9. In these circumstances, the effect of the evidence was that Mr Neil was,
to his wife's knowledge, impoverished, ill, burdened
with debt and with poor
prospects of gainful employment; that he had contributed to the accumulation
of some of the assets in her
estate, notably the matrimonial home; and that he
asserted a beneficial interest in that home and in the major cash asset, viz.,
the proceeds of the life policy. His exclusion from testamentary benefits was
attributed to the wife's preferential concern for
the children and his
ownership of the property at Melton which was subject to a substantial debt.
On these facts, which were not
contested in the Supreme Court, it would
require a substantial reason to refuse Mr Neil 4 months extension of time.
Prima facie,
his illness and financial state were sufficient to entitle him to
a brief indulgence to allow consideration of his moral claim unless
it
appeared that the administration of the estate would be prejudiced by that
extension of time. No prejudice was shown: the executors,
perhaps to
conserve the estate, did not appear in the Supreme Court to oppose Mr Neil's
application.
10. In our view, although it is not possible to identify a particular error
of principle, his Honour's exercise of discretion did
miscarry. It seems that
the misconceived advocacy by Mr Neil directed his Honour's attention away from
the material considerations.
Even if it was right to doubt Mr Neil's
explanation for his delay in applying, the other factors to which we have
referred required
favourable consideration before taking the step of finally
excluding him from possible participation in his wife's estate.

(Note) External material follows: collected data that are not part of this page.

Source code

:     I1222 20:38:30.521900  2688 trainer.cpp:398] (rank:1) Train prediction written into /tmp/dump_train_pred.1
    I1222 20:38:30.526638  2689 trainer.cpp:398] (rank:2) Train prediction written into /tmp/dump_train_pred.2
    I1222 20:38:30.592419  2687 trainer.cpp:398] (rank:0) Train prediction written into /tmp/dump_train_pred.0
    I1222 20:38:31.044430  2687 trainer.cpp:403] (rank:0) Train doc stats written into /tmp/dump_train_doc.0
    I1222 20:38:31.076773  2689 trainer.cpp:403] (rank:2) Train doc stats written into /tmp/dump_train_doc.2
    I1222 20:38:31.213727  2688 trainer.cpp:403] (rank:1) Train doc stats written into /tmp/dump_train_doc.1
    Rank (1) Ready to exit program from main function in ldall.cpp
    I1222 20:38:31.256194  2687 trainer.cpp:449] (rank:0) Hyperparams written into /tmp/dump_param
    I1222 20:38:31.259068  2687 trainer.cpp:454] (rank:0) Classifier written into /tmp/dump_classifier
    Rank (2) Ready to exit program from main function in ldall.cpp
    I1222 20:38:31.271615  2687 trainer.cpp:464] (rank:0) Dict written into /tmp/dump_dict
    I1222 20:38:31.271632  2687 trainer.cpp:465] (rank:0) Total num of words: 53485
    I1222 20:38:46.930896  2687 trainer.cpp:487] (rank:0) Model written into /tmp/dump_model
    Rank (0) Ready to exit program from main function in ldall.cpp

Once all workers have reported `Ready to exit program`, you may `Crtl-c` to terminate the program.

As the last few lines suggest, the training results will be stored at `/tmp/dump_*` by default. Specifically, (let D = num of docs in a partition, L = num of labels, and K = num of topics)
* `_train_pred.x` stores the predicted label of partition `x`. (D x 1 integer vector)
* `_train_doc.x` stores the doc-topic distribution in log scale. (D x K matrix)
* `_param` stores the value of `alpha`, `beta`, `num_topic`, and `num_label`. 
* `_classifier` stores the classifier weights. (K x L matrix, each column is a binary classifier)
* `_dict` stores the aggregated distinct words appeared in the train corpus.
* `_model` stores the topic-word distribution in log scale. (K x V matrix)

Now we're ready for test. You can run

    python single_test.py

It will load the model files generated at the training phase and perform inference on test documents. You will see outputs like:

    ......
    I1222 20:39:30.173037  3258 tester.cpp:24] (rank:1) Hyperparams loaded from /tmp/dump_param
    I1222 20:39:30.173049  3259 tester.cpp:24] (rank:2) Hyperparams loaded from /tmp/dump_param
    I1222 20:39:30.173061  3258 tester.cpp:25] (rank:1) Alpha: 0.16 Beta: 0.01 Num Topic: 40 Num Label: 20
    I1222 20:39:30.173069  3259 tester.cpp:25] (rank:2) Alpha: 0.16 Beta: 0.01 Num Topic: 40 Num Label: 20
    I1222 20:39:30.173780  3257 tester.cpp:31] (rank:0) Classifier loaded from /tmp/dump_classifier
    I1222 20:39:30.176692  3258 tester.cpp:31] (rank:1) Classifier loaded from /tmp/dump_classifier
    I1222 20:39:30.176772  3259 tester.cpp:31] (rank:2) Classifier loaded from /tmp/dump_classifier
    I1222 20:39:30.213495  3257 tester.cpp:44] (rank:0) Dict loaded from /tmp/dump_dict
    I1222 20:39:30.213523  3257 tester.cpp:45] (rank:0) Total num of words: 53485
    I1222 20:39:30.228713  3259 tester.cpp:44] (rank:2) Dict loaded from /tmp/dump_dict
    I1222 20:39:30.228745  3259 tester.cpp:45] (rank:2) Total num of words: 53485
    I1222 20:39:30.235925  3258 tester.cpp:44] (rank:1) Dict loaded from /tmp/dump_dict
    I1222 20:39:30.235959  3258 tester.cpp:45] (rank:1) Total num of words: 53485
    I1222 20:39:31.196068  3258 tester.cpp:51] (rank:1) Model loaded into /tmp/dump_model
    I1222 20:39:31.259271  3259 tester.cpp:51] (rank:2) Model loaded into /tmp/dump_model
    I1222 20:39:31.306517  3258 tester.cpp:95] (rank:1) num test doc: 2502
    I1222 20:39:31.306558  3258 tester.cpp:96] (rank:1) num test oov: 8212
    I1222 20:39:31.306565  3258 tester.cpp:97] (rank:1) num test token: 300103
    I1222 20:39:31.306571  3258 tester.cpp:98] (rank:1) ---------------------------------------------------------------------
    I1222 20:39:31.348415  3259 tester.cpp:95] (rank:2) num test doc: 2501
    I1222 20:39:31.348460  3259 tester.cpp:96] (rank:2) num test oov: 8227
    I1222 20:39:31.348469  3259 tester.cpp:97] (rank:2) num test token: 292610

11. We would therefore allow the appeal, set aside the order of the Full Court and in lieu thereof grant leave to appeal to the Full Court from the order of Tadgell J., allow that appeal, set aside the order of Tadgell J. and extend the time for the appellant to make an application for an order under s.91 of the Act until 28 days after the making of this order. However unfortunate Mr Neil's condition of health may be, it seems that his misconceived advocacy has been the cause of the difficulties thus far. We would therefore make no order for costs.